TASK ITEM: Everything in the records must be copied exactly, apart from the pictures.

RECORDS PROVIDED:
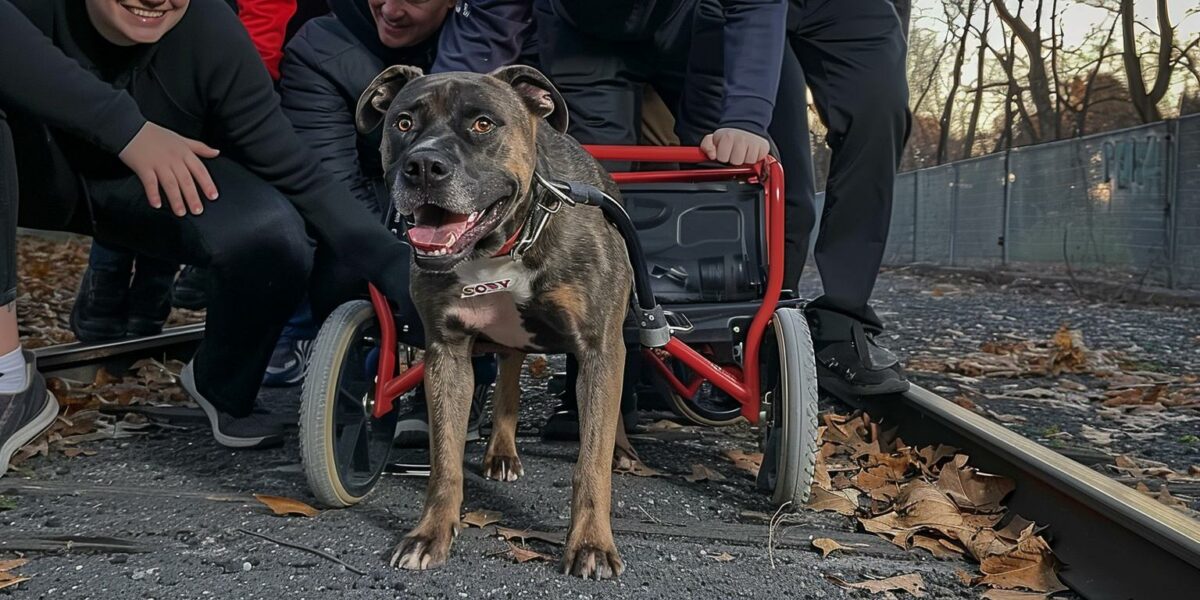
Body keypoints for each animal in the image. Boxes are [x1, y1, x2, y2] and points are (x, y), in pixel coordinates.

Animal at [355, 64, 633, 576]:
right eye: (403, 123)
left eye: (483, 124)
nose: (424, 166)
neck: (502, 248)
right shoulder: (446, 353)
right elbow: (444, 460)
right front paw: (430, 532)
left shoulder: (600, 347)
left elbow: (591, 460)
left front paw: (590, 542)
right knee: (508, 377)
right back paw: (501, 450)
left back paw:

EXPECTED OUTPUT:
Body keypoints for each animal in the image. Boxes are [x1, y1, x2, y2] and points are (x, y), in pixel coordinates.

Animal at [355, 64, 633, 576]:
right eye: (403, 123)
left eye: (483, 124)
nose: (424, 166)
neck: (502, 248)
right shoulder: (446, 353)
right elbow: (444, 460)
right front paw: (430, 532)
left shoulder: (600, 347)
left elbow: (591, 460)
left front paw: (590, 542)
right knee: (508, 377)
right back paw: (501, 450)
left back paw:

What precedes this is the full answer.